** 阅读材料 **
【发布时间】:2020-11-06 17:42:30
【问题描述】:
我在计算集群上运行 python 脚本时遇到问题,如果这是一个幼稚的错误,我提前道歉。我不确定问题是否源于我错误地配置了我自己的 conda 虚拟环境,但是当我运行时问题仍然存在:
srun -p use-everything --pty python test.py
我得到了错误
Traceback (most recent call last):
File "test.py", line 4, in <module>
from acme.agents.tf import dqn
File "/om2/user/armas/anaconda/envs/dist_rl/lib/python3.7/site-packages/acme/agents/tf/dqn/__init__.py", line 18, in <module>
from acme.agents.tf.dqn.agent import DQN
File "/om2/user/armas/anaconda/envs/dist_rl/lib/python3.7/site-packages/acme/agents/tf/dqn/agent.py", line 20, in <module>
from acme import datasets
File "/om2/user/armas/anaconda/envs/dist_rl/lib/python3.7/site-packages/acme/datasets/__init__.py", line 17, in <module>
from acme.datasets.reverb import make_reverb_dataset
File "/om2/user/armas/anaconda/envs/dist_rl/lib/python3.7/site-packages/acme/datasets/reverb.py", line 22, in <module>
from acme.adders import reverb as adders
File "/om2/user/armas/anaconda/envs/dist_rl/lib/python3.7/site-packages/acme/adders/reverb/__init__.py", line 21, in <module>
from acme.adders.reverb.base import DEFAULT_PRIORITY_TABLE
File "/om2/user/armas/anaconda/envs/dist_rl/lib/python3.7/site-packages/acme/adders/reverb/base.py", line 26, in <module>
import reverb
File "/om2/user/armas/anaconda/envs/dist_rl/lib/python3.7/site-packages/reverb/__init__.py", line 27, in <module>
from reverb import item_selectors as selectors
File "/om2/user/armas/anaconda/envs/dist_rl/lib/python3.7/site-packages/reverb/item_selectors.py", line 19, in <module>
from reverb import pybind
File "/om2/user/armas/anaconda/envs/dist_rl/lib/python3.7/site-packages/reverb/pybind.py", line 1, in <module>
import tensorflow as _tf; from .libpybind import *; del _tf
ImportError: libpython3.7m.so.1.0: cannot open shared object file: No such file or directory
srun: error: node014: task 0: Exited with exit code 1
在我的本地机器上,我在运行虚拟环境时遇到了同样的问题,我只是用sudo apt-get install libpython3.7 解决了这个问题。

** 输入数据 **
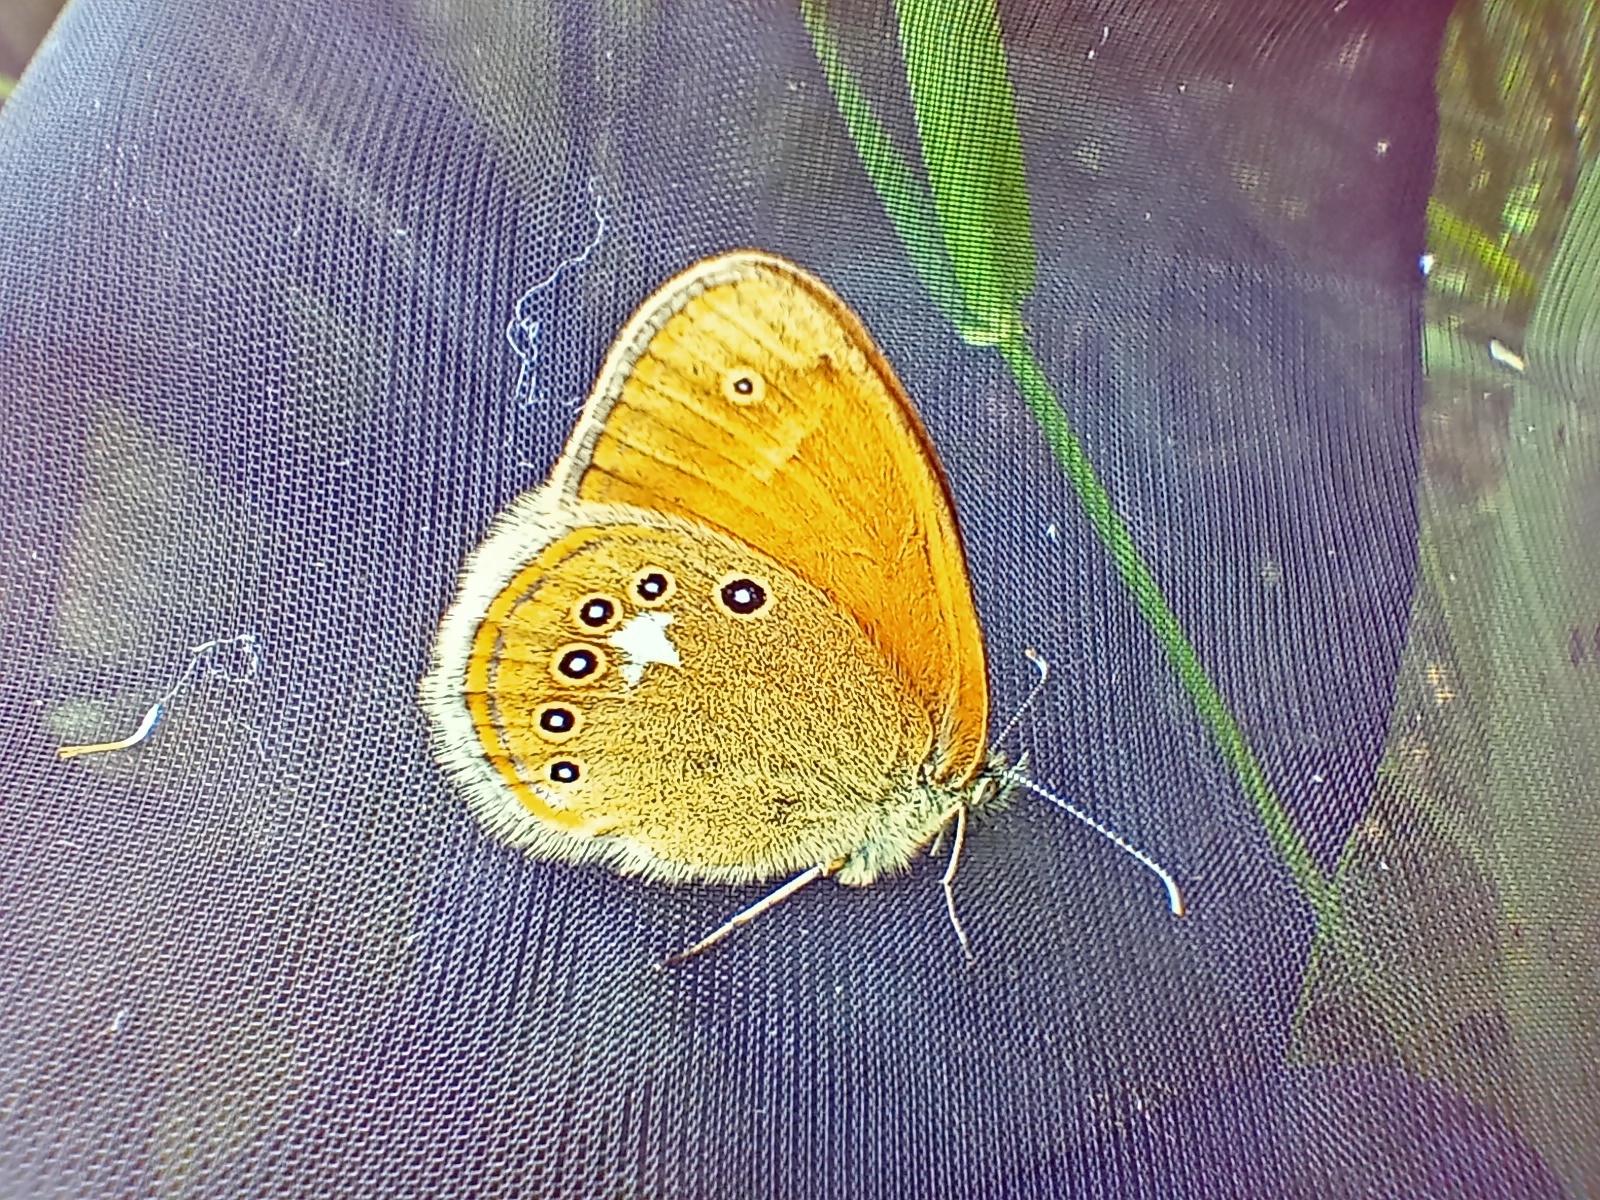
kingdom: Animalia
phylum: Arthropoda
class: Insecta
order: Lepidoptera
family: Nymphalidae
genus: Coenonympha
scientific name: Coenonympha iphis
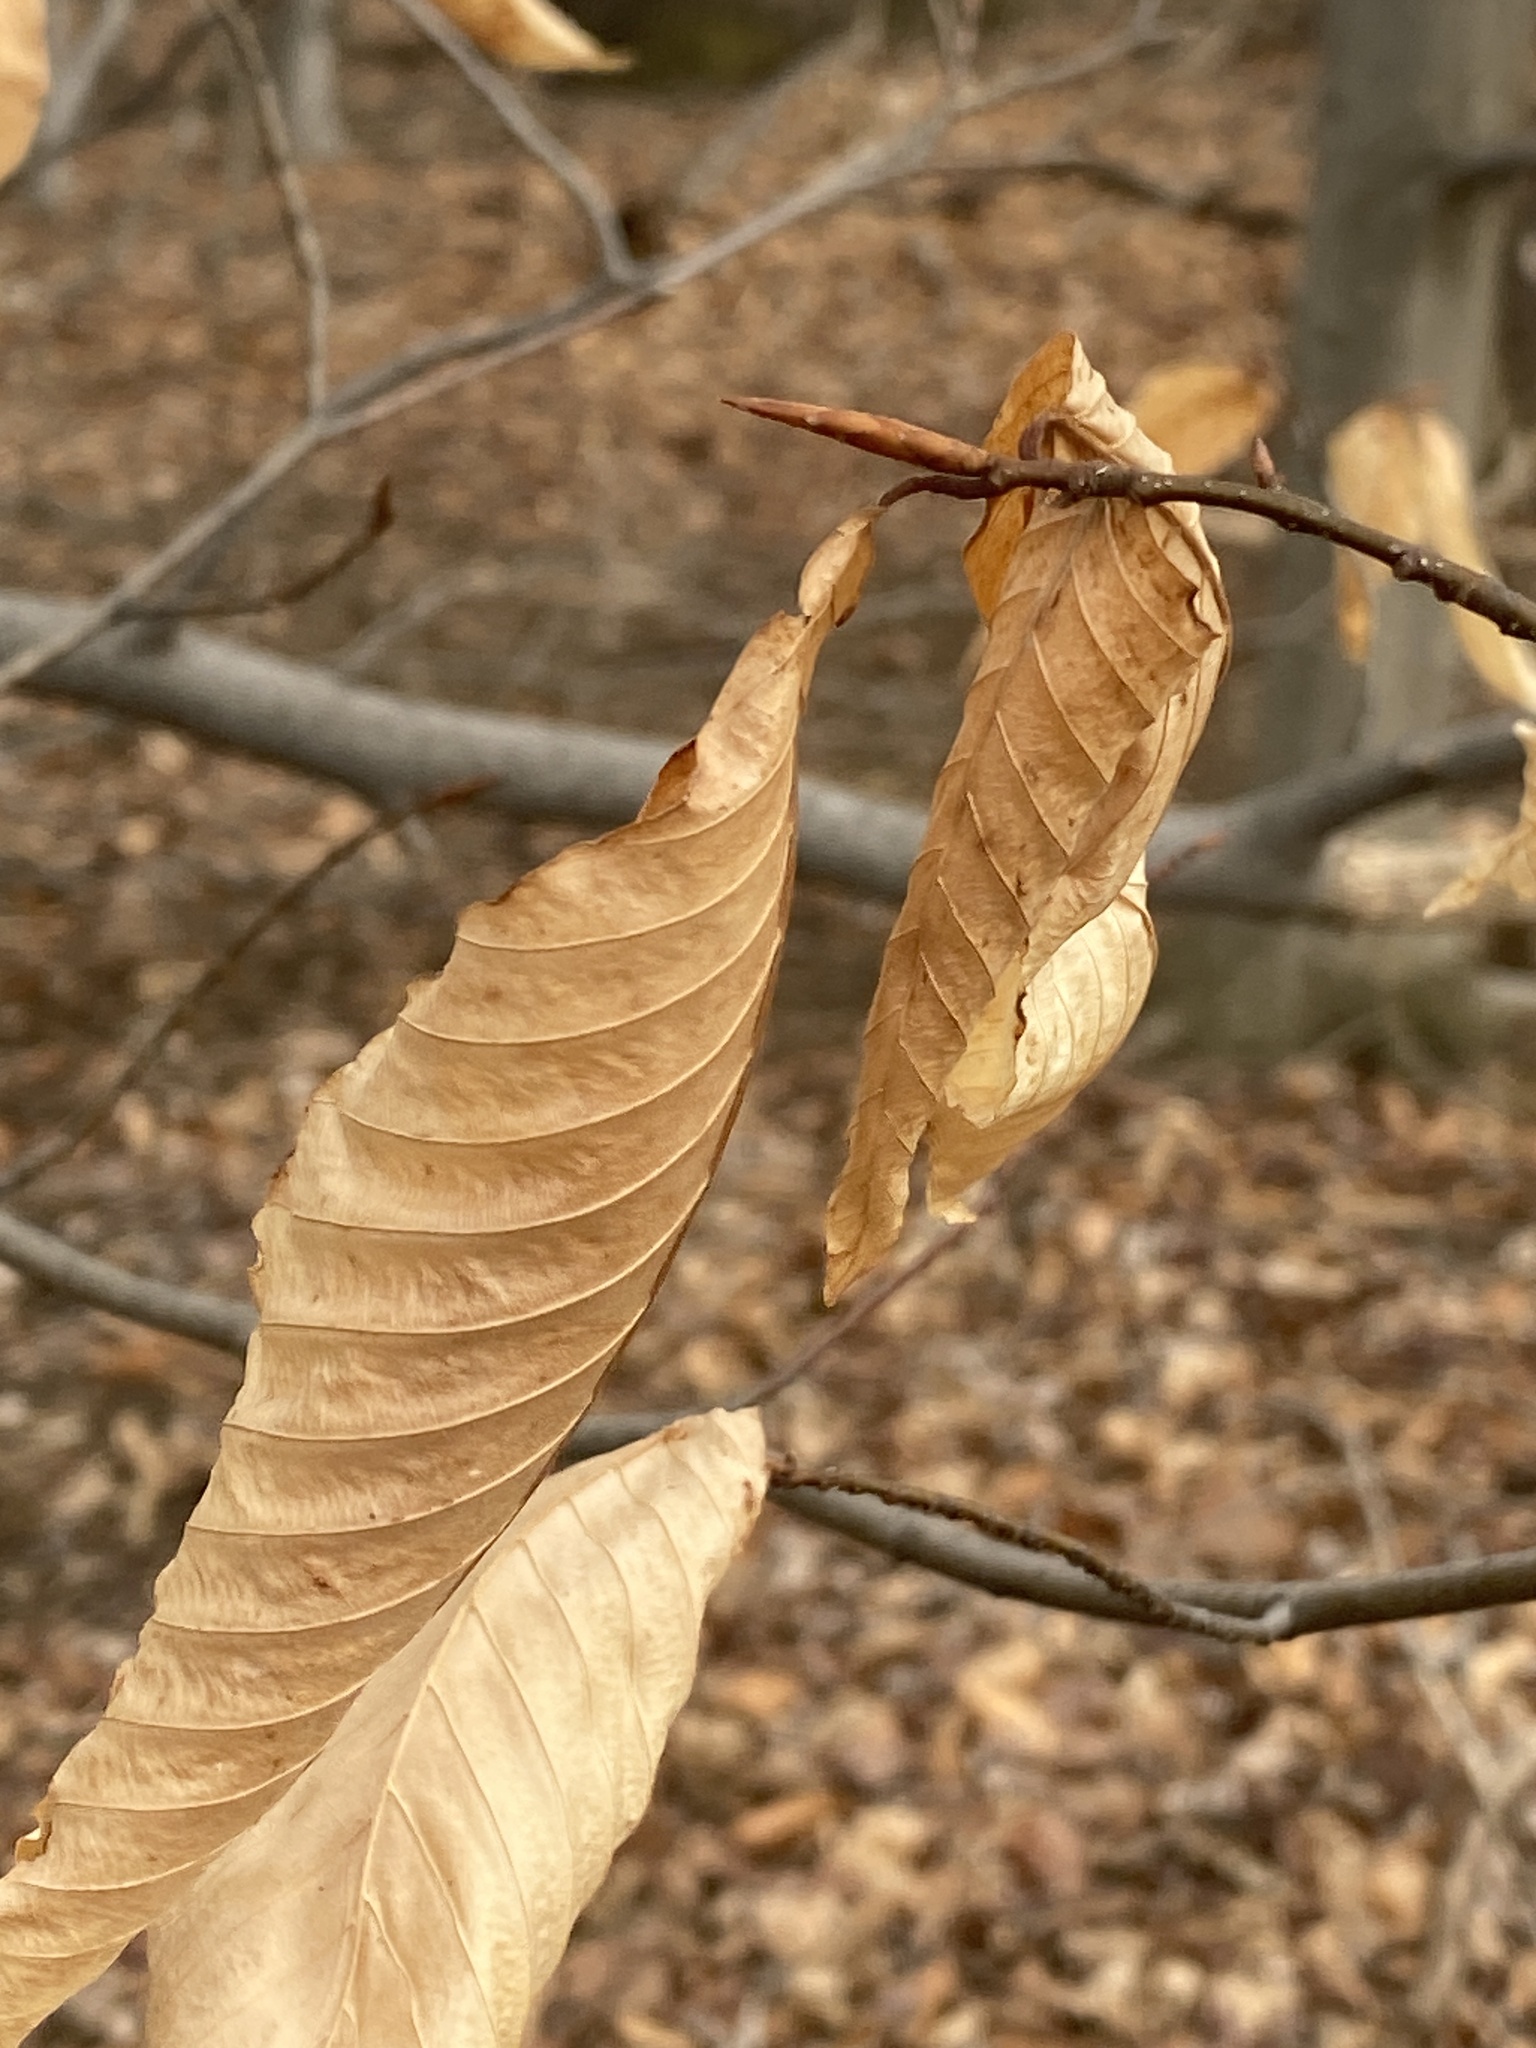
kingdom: Plantae
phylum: Tracheophyta
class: Magnoliopsida
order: Fagales
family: Fagaceae
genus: Fagus
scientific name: Fagus grandifolia
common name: American beech
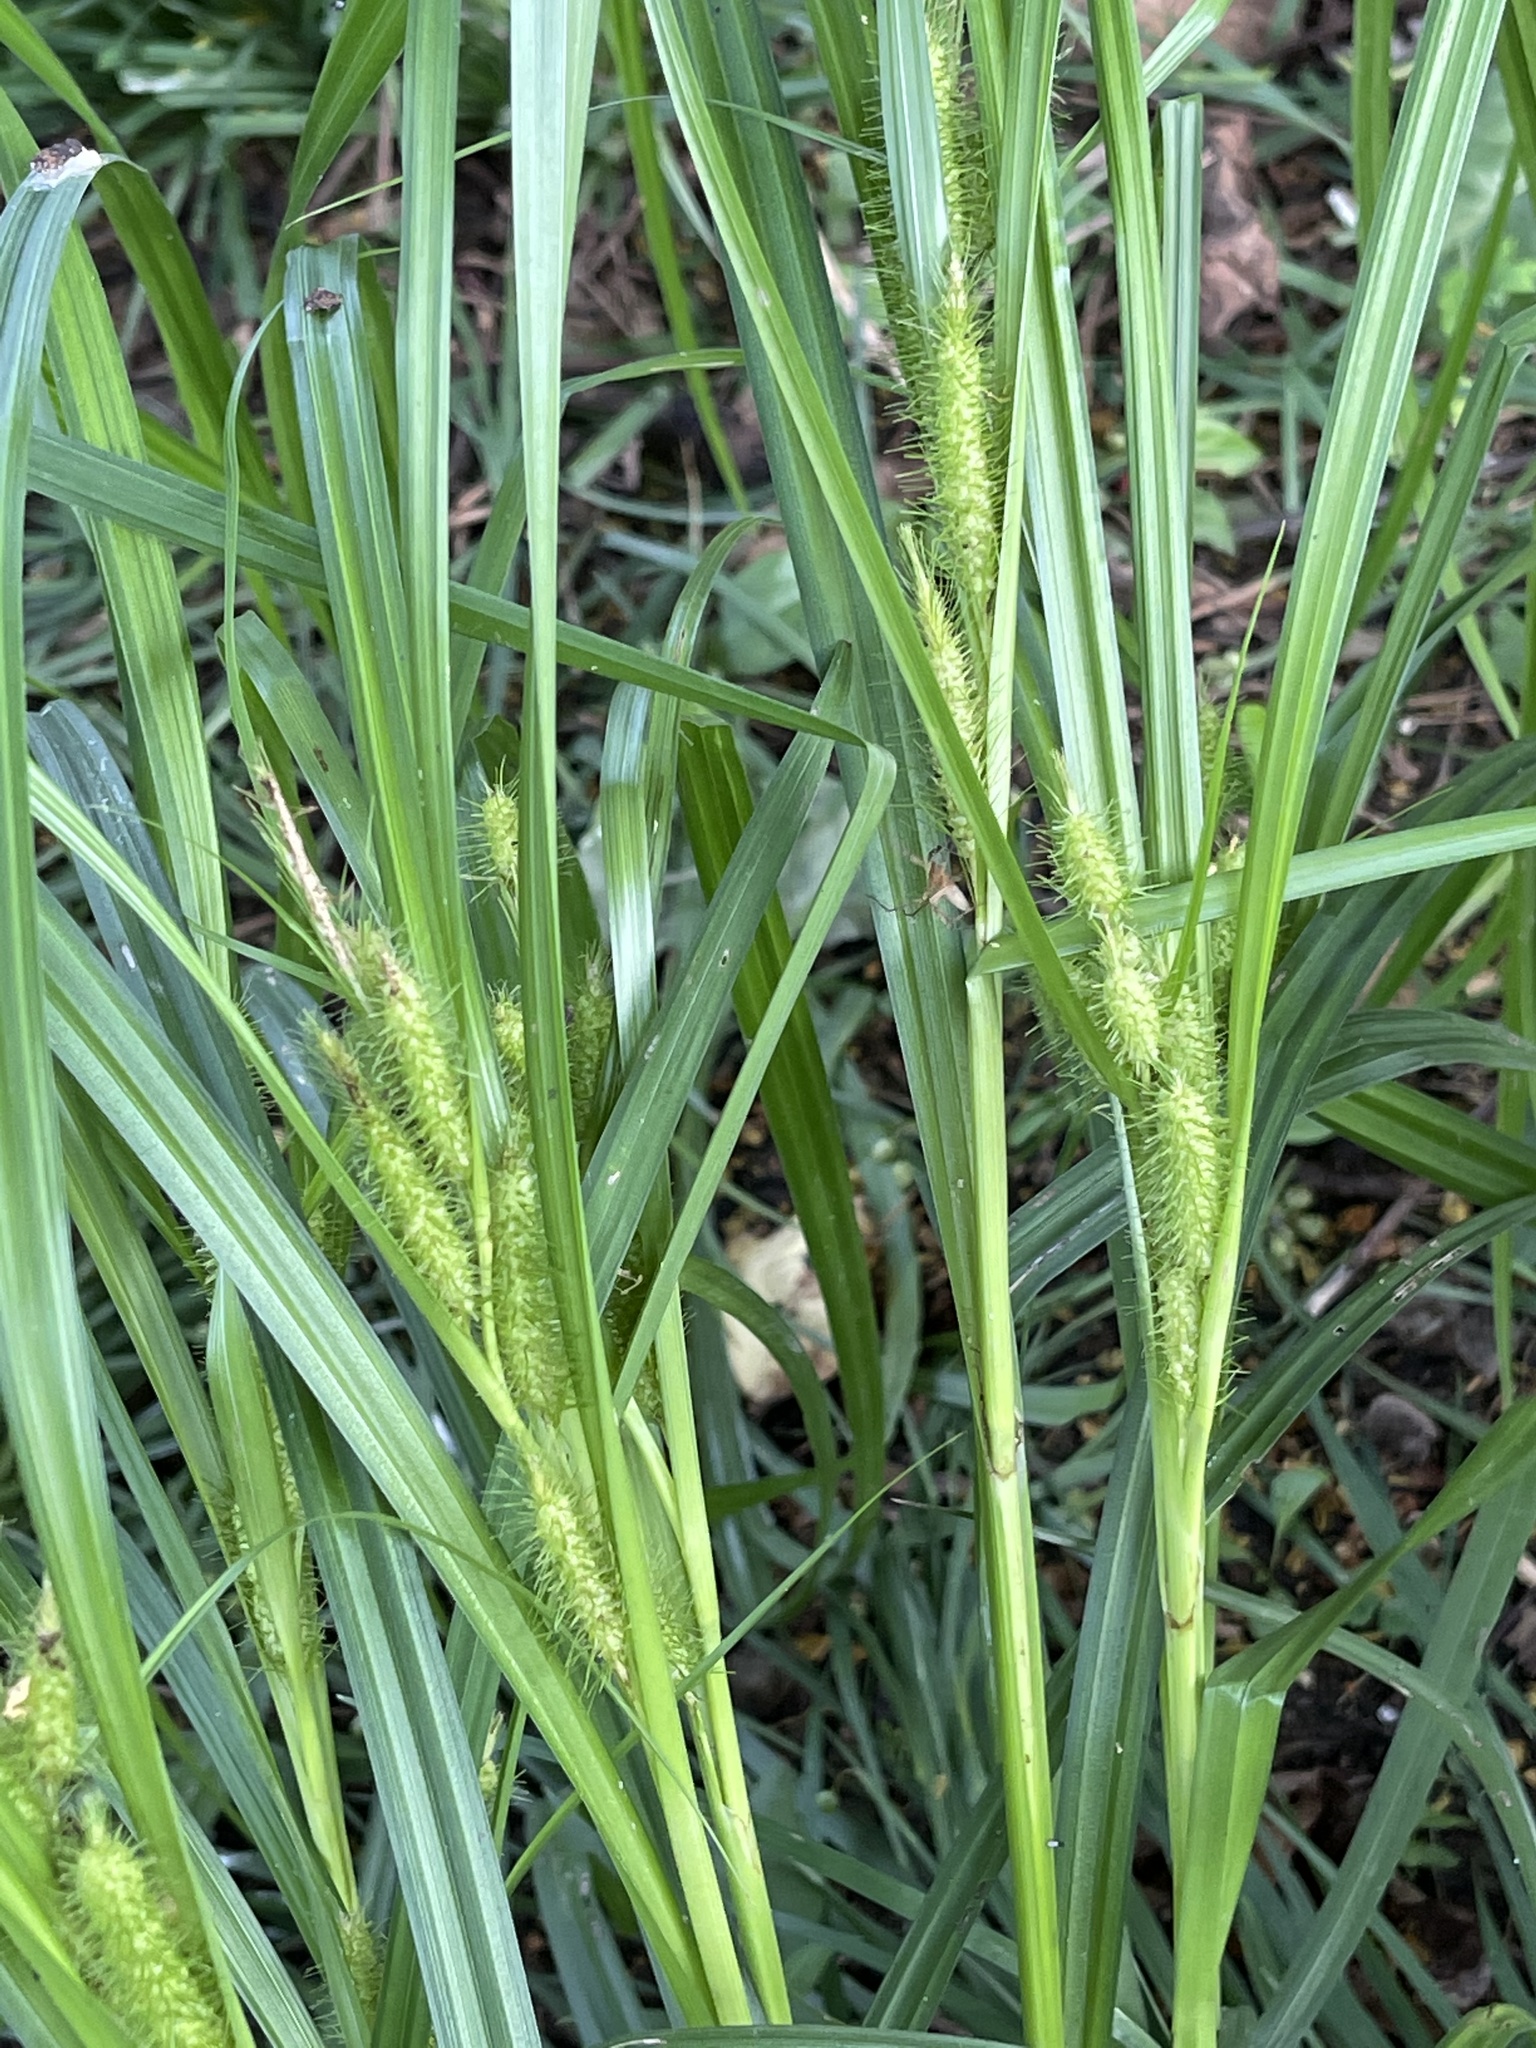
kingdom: Plantae
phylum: Tracheophyta
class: Liliopsida
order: Poales
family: Cyperaceae
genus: Carex
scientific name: Carex frankii
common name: Frank's sedge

** 练习要求 **
阅读材料的报错信息里出现了 acme 包中的哪些文件?按出现顺序,逐个写出每个文件路径中"acme/"后面的部分。

** 参考答案 **
1. agents/tf/dqn/__init__.py
2. agents/tf/dqn/agent.py
3. datasets/__init__.py
4. datasets/reverb.py
5. adders/reverb/__init__.py
6. adders/reverb/base.py